Efforts to codify the rights protected by Roe with legislation are currently doomed because of the filibuster. “The filibuster is the only protection we have in democracy,” Manchin said, again, in defense of keeping that blood-soaked parliamentary bludgeon intact after Friday’s despicable ruling. Manchin will not budge, and the leadership has chosen not to try and move him, because they see the filibuster as part of the institution. Senate Minority Leader Mitch McConnell — another institutionalist — agrees heartily … until the day comes when the filibuster inconveniences him, at which point he will sweep it aside with the wave of his hand if he can.

Through all this, the congressional progressives are demonized as being too grasping, too eager, for seeking too much too quickly, even as the bullets fly and the waters rise. Herein lives the irony: The institutionalists who are bereft of policy ideas beyond fundraising disdain the progressives, while those same progressives fight for the policies that first created and later sustained the institution to begin with.

Leading progressive Rep. Alexandria Ocasio-Cortez has called for a massive congressional push to defend what is left of freedom in this country. Her plan includes expanding the Supreme Court, establishing women’s health care clinics on federal land where they would be free from state obstruction, and hold floor votes to support several existing cases the high court may soon choose to overthrow the way they did Roe.

The time has come for the majority in this country to recognize the inflection point we have arrived at.

And if you are a lawmaker who, in the time between the leak & ruling, spent more manpower on a fundraising plan than a policy response, then I highly recommend rethinking your priorities,” she tweeted. “Our job right now is to protect people.
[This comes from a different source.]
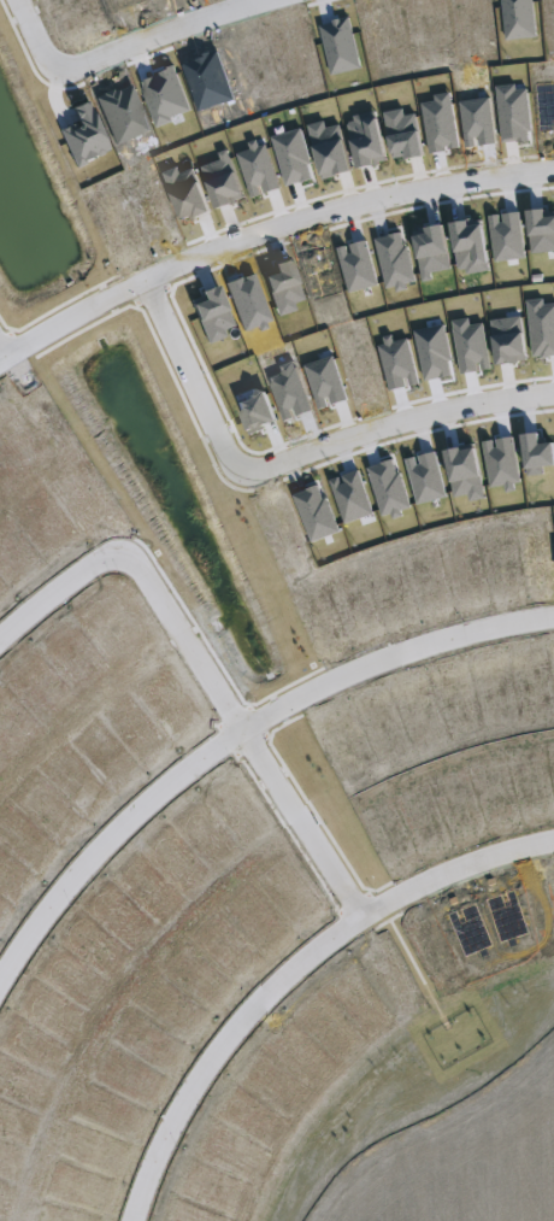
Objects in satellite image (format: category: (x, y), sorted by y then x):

Doing so will drive the vote more than browbeating.”

Rep. Ocasio-Cortez must be heeded, because this is far from over. Justice Clarence Thomas, one of the most radical judges ever to sit on that court, appears to have emerged from decades of near-silence to become the avatar for this new majority and its priorities. Thomas has already stated that he wants the court to review Griswold, the case protecting access to contraception which sits at the heart of the right to privacy. Thomas has also noted his desire to strip the media of its libel protections, and court observers expect the court to attack LGBTQ marriage rights with an assault on Obergefell.

Many voices will be raised to demand that people storm the voting booths in five months, and I do not gainsay them. The next two elections feel an awful lot like the endgame. If this heedless sprint toward minority radical Republican rule continues past the midterms and into the next presidential election, we risk becoming in full what Hunter S. Thompson said we were 50 years ago: “just a nation of two hundred million used car salesmen with all the money we need to buy guns and no qualms about killing anybody else in the world who tries to make us uncomfortable.”
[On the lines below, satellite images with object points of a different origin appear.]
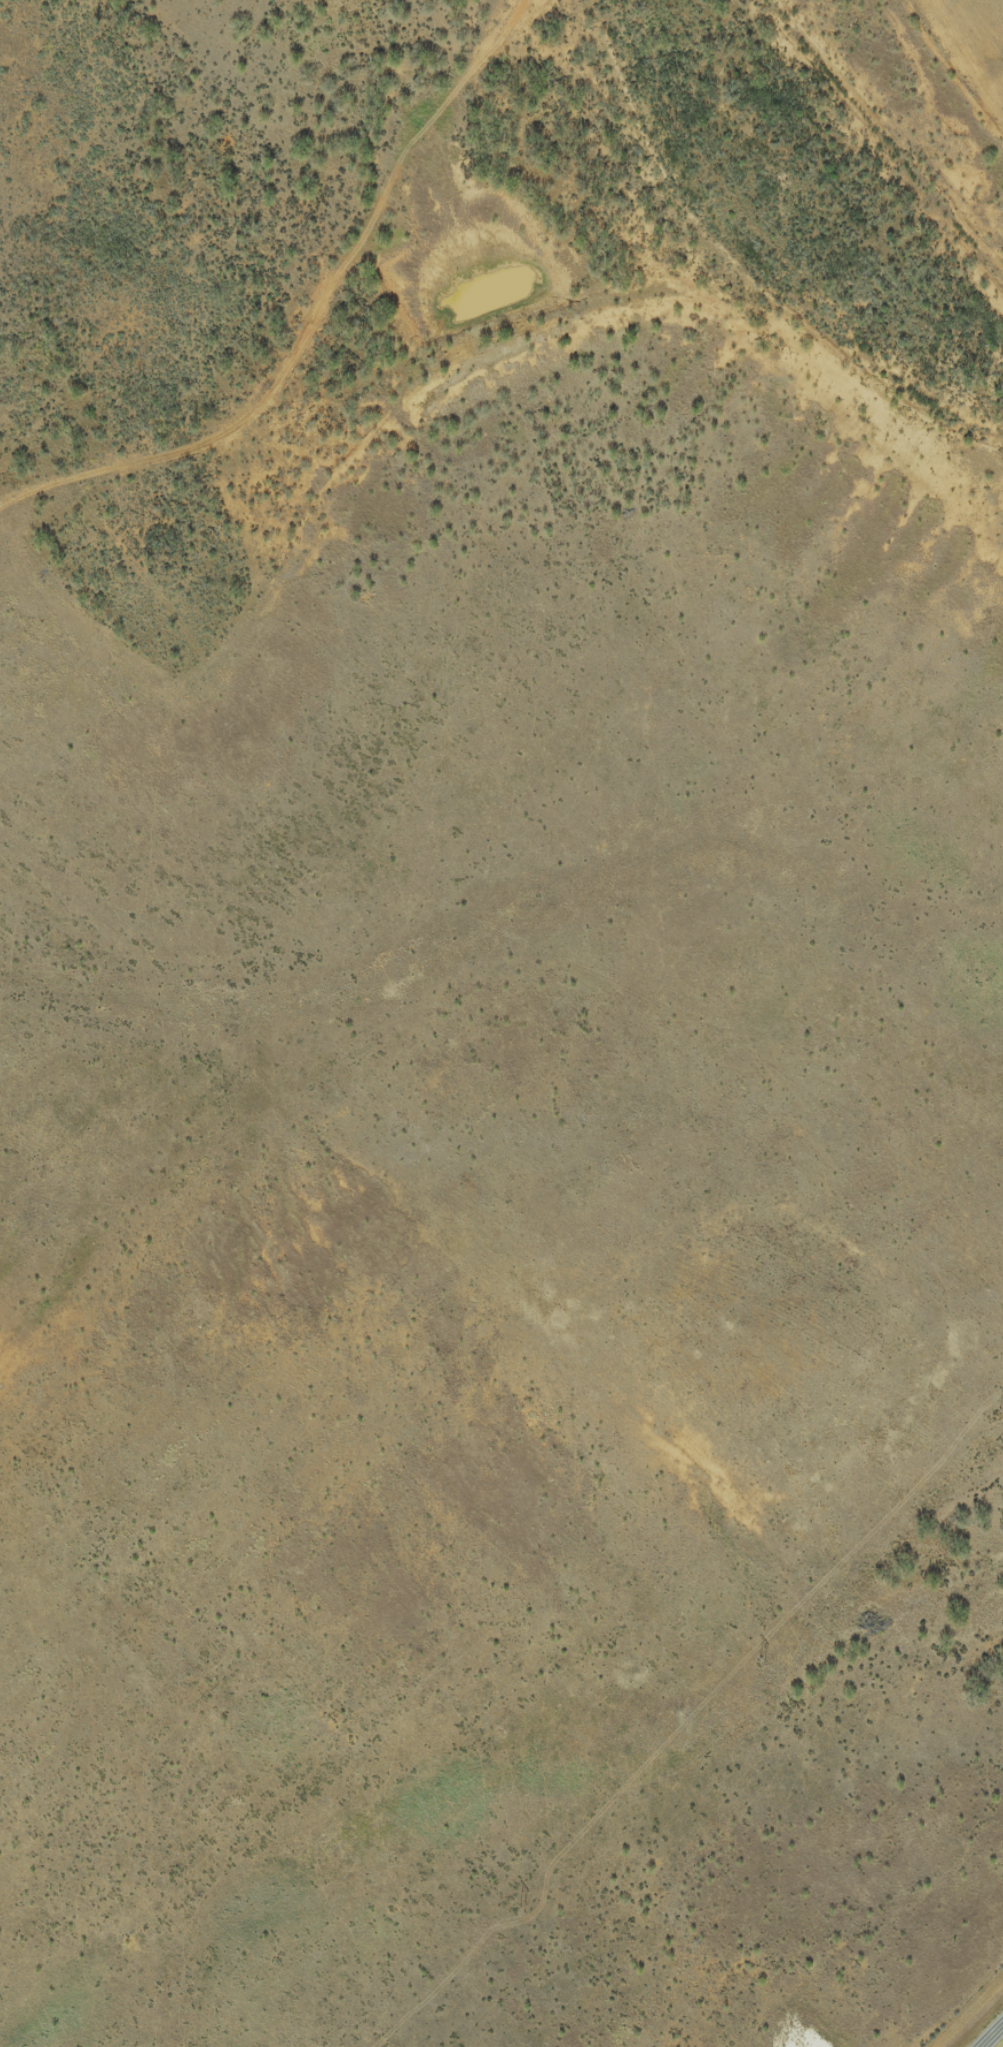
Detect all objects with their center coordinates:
road: (525, 80)
road: (476, 1224)
power tower: (1001, 1414)
power tower: (761, 1662)
power tower: (524, 1910)
road: (994, 2038)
However the 2022 elections turn out, the current leadership of the Democratic Party must be replaced from root to branch. This is not negotiable, because nothing will happen without it. The same goes for the filibuster, which deserves no better fate that to curl and burn on the ash heap of history.

Before — and probably after — those ballot actions, the time has come for the majority in this country to recognize the inflection point we have arrived at, lest we find ourselves utterly undone by our preference for pleasing arguments over mass action beyond the ballot. I am reminded of the words of Mario Savio, the poet laureate of the Berkeley Free Speech movement:

There is a time when the operation of the machine becomes so odious, makes you so sick at heart, that you can’t take part. You can’t even passively take part! And you’ve got to put your bodies upon the gears and upon the wheels, upon the levers, upon all the apparatus, and you’ve got to make it stop! And you’ve got to indicate to the people who run it, to the people who own it — that unless you’re free, the machine will be prevented from working at all!”

The country is a living nightmare. What will you do?